*Task objective*.
Repeat the entries. Each one must match exactly.

*Data provided*.

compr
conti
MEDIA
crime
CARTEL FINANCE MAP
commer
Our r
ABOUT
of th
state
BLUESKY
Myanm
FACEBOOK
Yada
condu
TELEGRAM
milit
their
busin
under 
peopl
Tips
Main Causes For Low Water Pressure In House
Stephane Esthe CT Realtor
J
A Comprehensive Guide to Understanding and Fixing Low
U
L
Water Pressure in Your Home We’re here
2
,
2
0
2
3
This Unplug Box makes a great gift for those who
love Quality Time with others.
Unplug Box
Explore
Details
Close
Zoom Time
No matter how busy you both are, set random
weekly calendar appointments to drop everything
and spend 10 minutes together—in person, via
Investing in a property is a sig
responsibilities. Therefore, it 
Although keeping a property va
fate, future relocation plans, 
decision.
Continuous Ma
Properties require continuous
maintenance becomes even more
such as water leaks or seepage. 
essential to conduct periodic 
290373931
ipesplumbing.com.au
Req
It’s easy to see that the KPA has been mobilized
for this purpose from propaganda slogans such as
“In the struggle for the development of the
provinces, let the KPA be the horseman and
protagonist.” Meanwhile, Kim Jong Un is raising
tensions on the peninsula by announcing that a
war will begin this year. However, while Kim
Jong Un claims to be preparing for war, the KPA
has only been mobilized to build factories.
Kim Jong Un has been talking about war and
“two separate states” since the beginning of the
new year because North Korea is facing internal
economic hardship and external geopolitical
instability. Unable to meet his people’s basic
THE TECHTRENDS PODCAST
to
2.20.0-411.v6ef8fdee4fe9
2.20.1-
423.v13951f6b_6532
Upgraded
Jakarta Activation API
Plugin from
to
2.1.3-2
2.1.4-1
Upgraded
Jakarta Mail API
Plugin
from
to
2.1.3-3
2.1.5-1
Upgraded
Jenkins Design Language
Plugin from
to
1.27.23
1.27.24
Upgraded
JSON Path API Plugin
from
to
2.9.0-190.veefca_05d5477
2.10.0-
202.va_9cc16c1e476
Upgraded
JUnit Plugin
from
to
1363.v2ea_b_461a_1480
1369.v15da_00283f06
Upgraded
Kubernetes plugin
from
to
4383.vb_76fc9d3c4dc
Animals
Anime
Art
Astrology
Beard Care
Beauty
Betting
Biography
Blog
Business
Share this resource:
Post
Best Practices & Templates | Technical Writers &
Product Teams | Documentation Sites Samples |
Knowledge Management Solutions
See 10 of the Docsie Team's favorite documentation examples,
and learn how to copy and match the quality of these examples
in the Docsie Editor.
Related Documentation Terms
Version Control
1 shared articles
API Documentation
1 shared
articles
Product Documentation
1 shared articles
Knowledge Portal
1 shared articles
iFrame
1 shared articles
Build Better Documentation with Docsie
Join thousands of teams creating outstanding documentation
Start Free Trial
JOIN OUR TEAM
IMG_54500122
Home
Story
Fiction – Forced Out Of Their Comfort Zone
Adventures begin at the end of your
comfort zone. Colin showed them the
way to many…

*Task solution*.
compr
conti
MEDIA
crime
CARTEL FINANCE MAP
commer
Our r
ABOUT
of th
state
BLUESKY
Myanm
FACEBOOK
Yada
condu
TELEGRAM
milit
their
busin
under 
peopl
Tips
Main Causes For Low Water Pressure In House
Stephane Esthe CT Realtor
J
A Comprehensive Guide to Understanding and Fixing Low
U
L
Water Pressure in Your Home We’re here
2
,
2
0
2
3
This Unplug Box makes a great gift for those who
love Quality Time with others.
Unplug Box
Explore
Details
Close
Zoom Time
No matter how busy you both are, set random
weekly calendar appointments to drop everything
and spend 10 minutes together—in person, via
Investing in a property is a sig
responsibilities. Therefore, it 
Although keeping a property va
fate, future relocation plans, 
decision.
Continuous Ma
Properties require continuous
maintenance becomes even more
such as water leaks or seepage. 
essential to conduct periodic 
290373931
ipesplumbing.com.au
Req
It’s easy to see that the KPA has been mobilized
for this purpose from propaganda slogans such as
“In the struggle for the development of the
provinces, let the KPA be the horseman and
protagonist.” Meanwhile, Kim Jong Un is raising
tensions on the peninsula by announcing that a
war will begin this year. However, while Kim
Jong Un claims to be preparing for war, the KPA
has only been mobilized to build factories.
Kim Jong Un has been talking about war and
“two separate states” since the beginning of the
new year because North Korea is facing internal
economic hardship and external geopolitical
instability. Unable to meet his people’s basic
THE TECHTRENDS PODCAST
to
2.20.0-411.v6ef8fdee4fe9
2.20.1-
423.v13951f6b_6532
Upgraded
Jakarta Activation API
Plugin from
to
2.1.3-2
2.1.4-1
Upgraded
Jakarta Mail API
Plugin
from
to
2.1.3-3
2.1.5-1
Upgraded
Jenkins Design Language
Plugin from
to
1.27.23
1.27.24
Upgraded
JSON Path API Plugin
from
to
2.9.0-190.veefca_05d5477
2.10.0-
202.va_9cc16c1e476
Upgraded
JUnit Plugin
from
to
1363.v2ea_b_461a_1480
1369.v15da_00283f06
Upgraded
Kubernetes plugin
from
to
4383.vb_76fc9d3c4dc
Animals
Anime
Art
Astrology
Beard Care
Beauty
Betting
Biography
Blog
Business
Share this resource:
Post
Best Practices & Templates | Technical Writers &
Product Teams | Documentation Sites Samples |
Knowledge Management Solutions
See 10 of the Docsie Team's favorite documentation examples,
and learn how to copy and match the quality of these examples
in the Docsie Editor.
Related Documentation Terms
Version Control
1 shared articles
API Documentation
1 shared
articles
Product Documentation
1 shared articles
Knowledge Portal
1 shared articles
iFrame
1 shared articles
Build Better Documentation with Docsie
Join thousands of teams creating outstanding documentation
Start Free Trial
JOIN OUR TEAM
IMG_54500122
Home
Story
Fiction – Forced Out Of Their Comfort Zone
Adventures begin at the end of your
comfort zone. Colin showed them the
way to many…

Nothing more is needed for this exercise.